[Data to process — start]

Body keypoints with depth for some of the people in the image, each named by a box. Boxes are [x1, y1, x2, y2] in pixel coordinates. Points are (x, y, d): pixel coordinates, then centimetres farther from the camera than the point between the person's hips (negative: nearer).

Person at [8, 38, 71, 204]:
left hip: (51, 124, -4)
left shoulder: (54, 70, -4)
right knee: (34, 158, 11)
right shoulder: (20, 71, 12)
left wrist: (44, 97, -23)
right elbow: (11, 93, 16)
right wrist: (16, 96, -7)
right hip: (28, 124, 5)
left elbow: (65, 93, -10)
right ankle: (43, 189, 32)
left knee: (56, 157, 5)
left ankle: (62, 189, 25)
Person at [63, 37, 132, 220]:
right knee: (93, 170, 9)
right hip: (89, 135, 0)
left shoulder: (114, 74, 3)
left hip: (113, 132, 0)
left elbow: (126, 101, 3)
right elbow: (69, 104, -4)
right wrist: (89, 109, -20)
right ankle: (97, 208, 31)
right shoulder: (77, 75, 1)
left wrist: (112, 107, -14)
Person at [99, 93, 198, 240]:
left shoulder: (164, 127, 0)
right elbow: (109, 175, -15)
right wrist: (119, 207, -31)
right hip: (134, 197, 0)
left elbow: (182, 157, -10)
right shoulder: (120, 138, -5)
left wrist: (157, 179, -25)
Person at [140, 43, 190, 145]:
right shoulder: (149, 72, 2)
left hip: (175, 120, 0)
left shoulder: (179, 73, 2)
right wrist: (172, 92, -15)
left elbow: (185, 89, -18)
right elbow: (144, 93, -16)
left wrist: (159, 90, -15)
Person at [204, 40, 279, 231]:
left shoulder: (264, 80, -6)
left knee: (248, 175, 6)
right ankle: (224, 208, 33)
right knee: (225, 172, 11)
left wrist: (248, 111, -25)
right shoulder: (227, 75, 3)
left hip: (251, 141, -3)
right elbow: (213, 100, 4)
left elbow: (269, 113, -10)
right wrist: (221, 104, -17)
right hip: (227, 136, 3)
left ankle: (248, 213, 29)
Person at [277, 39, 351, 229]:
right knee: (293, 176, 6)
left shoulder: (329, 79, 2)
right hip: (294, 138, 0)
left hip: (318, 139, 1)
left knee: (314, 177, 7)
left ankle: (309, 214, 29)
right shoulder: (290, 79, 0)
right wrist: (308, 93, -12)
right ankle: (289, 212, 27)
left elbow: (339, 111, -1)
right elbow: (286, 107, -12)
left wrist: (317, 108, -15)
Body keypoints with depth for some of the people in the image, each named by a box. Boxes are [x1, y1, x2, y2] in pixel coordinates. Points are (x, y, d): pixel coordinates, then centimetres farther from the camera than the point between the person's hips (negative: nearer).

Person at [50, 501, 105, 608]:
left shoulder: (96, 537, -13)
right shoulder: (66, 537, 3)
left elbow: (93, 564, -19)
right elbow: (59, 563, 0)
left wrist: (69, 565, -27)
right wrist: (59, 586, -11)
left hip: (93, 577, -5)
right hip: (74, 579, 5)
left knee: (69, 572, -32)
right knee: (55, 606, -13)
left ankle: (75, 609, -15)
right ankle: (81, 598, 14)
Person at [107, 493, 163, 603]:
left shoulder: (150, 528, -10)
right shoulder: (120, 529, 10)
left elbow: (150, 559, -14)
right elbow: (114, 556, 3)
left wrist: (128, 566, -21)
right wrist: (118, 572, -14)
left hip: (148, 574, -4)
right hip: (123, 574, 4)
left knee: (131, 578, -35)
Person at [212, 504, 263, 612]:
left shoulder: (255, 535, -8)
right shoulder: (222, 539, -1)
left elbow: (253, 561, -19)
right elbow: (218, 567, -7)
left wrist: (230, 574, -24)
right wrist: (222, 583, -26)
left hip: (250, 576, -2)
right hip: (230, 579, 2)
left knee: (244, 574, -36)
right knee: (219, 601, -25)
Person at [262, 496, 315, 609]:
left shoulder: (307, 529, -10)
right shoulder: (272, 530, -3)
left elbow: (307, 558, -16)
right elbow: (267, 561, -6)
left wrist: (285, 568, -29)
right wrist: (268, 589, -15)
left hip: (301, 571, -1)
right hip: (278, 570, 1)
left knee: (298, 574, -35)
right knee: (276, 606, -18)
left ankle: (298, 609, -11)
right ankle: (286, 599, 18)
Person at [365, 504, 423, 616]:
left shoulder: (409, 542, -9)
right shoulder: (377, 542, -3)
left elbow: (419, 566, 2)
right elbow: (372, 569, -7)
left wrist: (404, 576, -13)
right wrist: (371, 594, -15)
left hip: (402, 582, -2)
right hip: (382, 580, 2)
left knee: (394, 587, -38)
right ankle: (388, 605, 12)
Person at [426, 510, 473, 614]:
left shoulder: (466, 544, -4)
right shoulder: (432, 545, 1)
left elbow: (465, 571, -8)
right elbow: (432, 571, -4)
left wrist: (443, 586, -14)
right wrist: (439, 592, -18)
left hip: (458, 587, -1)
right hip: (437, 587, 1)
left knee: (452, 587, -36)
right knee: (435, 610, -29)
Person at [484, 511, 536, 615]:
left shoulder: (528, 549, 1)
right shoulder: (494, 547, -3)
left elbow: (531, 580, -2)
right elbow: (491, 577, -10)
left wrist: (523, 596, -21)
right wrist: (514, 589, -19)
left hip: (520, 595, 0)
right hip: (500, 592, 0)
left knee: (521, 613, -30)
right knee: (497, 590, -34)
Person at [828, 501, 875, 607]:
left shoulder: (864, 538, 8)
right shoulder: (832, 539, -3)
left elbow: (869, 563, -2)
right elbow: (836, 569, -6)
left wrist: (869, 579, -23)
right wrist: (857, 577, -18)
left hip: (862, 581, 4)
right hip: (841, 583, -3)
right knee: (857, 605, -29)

[Data to process — finish]

Task instructions:
Please return all of the entries shown above, exactly as they stand.

Response below:
Body keypoints with depth for some of the people in the image, each named by a box. Boxes are [x1, y1, x2, y2] in pixel coordinates. Points are (x, y, d): pixel coordinates, then centimetres farther from the camera than the point between the person's hips (negative: nearer).

Person at [8, 38, 71, 204]:
left hip: (51, 124, -4)
left shoulder: (54, 70, -4)
right knee: (34, 158, 11)
right shoulder: (20, 71, 12)
left wrist: (44, 97, -23)
right elbow: (11, 93, 16)
right wrist: (16, 96, -7)
right hip: (28, 124, 5)
left elbow: (65, 93, -10)
right ankle: (43, 189, 32)
left knee: (56, 157, 5)
left ankle: (62, 189, 25)
Person at [63, 37, 132, 220]:
right knee: (93, 170, 9)
right hip: (89, 135, 0)
left shoulder: (114, 74, 3)
left hip: (113, 132, 0)
left elbow: (126, 101, 3)
right elbow: (69, 104, -4)
right wrist: (89, 109, -20)
right ankle: (97, 208, 31)
right shoulder: (77, 75, 1)
left wrist: (112, 107, -14)
Person at [99, 93, 198, 240]:
left shoulder: (164, 127, 0)
right elbow: (109, 175, -15)
right wrist: (119, 207, -31)
right hip: (134, 197, 0)
left elbow: (182, 157, -10)
right shoulder: (120, 138, -5)
left wrist: (157, 179, -25)
Person at [140, 43, 190, 145]:
right shoulder: (149, 72, 2)
left hip: (175, 120, 0)
left shoulder: (179, 73, 2)
right wrist: (172, 92, -15)
left elbow: (185, 89, -18)
right elbow: (144, 93, -16)
left wrist: (159, 90, -15)
Person at [204, 40, 279, 231]:
left shoulder: (264, 80, -6)
left knee: (248, 175, 6)
right ankle: (224, 208, 33)
right knee: (225, 172, 11)
left wrist: (248, 111, -25)
right shoulder: (227, 75, 3)
left hip: (251, 141, -3)
right elbow: (213, 100, 4)
left elbow: (269, 113, -10)
right wrist: (221, 104, -17)
right hip: (227, 136, 3)
left ankle: (248, 213, 29)
Person at [277, 39, 351, 229]:
right knee: (293, 176, 6)
left shoulder: (329, 79, 2)
right hip: (294, 138, 0)
left hip: (318, 139, 1)
left knee: (314, 177, 7)
left ankle: (309, 214, 29)
right shoulder: (290, 79, 0)
right wrist: (308, 93, -12)
right ankle: (289, 212, 27)
left elbow: (339, 111, -1)
right elbow: (286, 107, -12)
left wrist: (317, 108, -15)
Body keypoints with depth for some of the people in the image, each named by a box. Boxes are [x1, y1, x2, y2] in pixel coordinates. Points are (x, y, d): pixel coordinates, then centimetres farther from the camera than the point between the person's hips (negative: nearer).

Person at [50, 501, 105, 608]:
left shoulder: (96, 537, -13)
right shoulder: (66, 537, 3)
left elbow: (93, 564, -19)
right elbow: (59, 563, 0)
left wrist: (69, 565, -27)
right wrist: (59, 586, -11)
left hip: (93, 577, -5)
right hip: (74, 579, 5)
left knee: (69, 572, -32)
right knee: (55, 606, -13)
left ankle: (75, 609, -15)
right ankle: (81, 598, 14)
Person at [107, 493, 163, 603]:
left shoulder: (150, 528, -10)
right shoulder: (120, 529, 10)
left elbow: (150, 559, -14)
right elbow: (114, 556, 3)
left wrist: (128, 566, -21)
right wrist: (118, 572, -14)
left hip: (148, 574, -4)
right hip: (123, 574, 4)
left knee: (131, 578, -35)
Person at [212, 504, 263, 612]:
left shoulder: (255, 535, -8)
right shoulder: (222, 539, -1)
left elbow: (253, 561, -19)
right elbow: (218, 567, -7)
left wrist: (230, 574, -24)
right wrist: (222, 583, -26)
left hip: (250, 576, -2)
right hip: (230, 579, 2)
left knee: (244, 574, -36)
right knee: (219, 601, -25)
Person at [262, 496, 315, 609]:
left shoulder: (307, 529, -10)
right shoulder: (272, 530, -3)
left elbow: (307, 558, -16)
right elbow: (267, 561, -6)
left wrist: (285, 568, -29)
right wrist: (268, 589, -15)
left hip: (301, 571, -1)
right hip: (278, 570, 1)
left knee: (298, 574, -35)
right knee: (276, 606, -18)
left ankle: (298, 609, -11)
right ankle: (286, 599, 18)
Person at [365, 504, 423, 616]:
left shoulder: (409, 542, -9)
right shoulder: (377, 542, -3)
left elbow: (419, 566, 2)
right elbow: (372, 569, -7)
left wrist: (404, 576, -13)
right wrist: (371, 594, -15)
left hip: (402, 582, -2)
right hip: (382, 580, 2)
left knee: (394, 587, -38)
right ankle: (388, 605, 12)
Person at [426, 510, 473, 614]:
left shoulder: (466, 544, -4)
right shoulder: (432, 545, 1)
left elbow: (465, 571, -8)
right elbow: (432, 571, -4)
left wrist: (443, 586, -14)
right wrist: (439, 592, -18)
left hip: (458, 587, -1)
right hip: (437, 587, 1)
left knee: (452, 587, -36)
right knee: (435, 610, -29)
Person at [484, 511, 536, 615]:
left shoulder: (528, 549, 1)
right shoulder: (494, 547, -3)
left elbow: (531, 580, -2)
right elbow: (491, 577, -10)
left wrist: (523, 596, -21)
right wrist: (514, 589, -19)
left hip: (520, 595, 0)
right hip: (500, 592, 0)
left knee: (521, 613, -30)
right knee: (497, 590, -34)
Person at [828, 501, 875, 607]:
left shoulder: (864, 538, 8)
right shoulder: (832, 539, -3)
left elbow: (869, 563, -2)
right elbow: (836, 569, -6)
left wrist: (869, 579, -23)
right wrist: (857, 577, -18)
left hip: (862, 581, 4)
right hip: (841, 583, -3)
right knee: (857, 605, -29)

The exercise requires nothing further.